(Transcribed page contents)

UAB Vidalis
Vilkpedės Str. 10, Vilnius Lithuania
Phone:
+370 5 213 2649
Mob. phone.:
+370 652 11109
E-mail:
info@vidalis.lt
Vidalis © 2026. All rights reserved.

= TASK OBJECTIVE =
Output the data exactly, so that every line matches the original.

= ANSWER BOX =
UAB Vidalis
Vilkpedės Str. 10, Vilnius Lithuania
Phone:
+370 5 213 2649
Mob. phone.:
+370 652 11109
E-mail:
info@vidalis.lt
Vidalis © 2026. All rights reserved.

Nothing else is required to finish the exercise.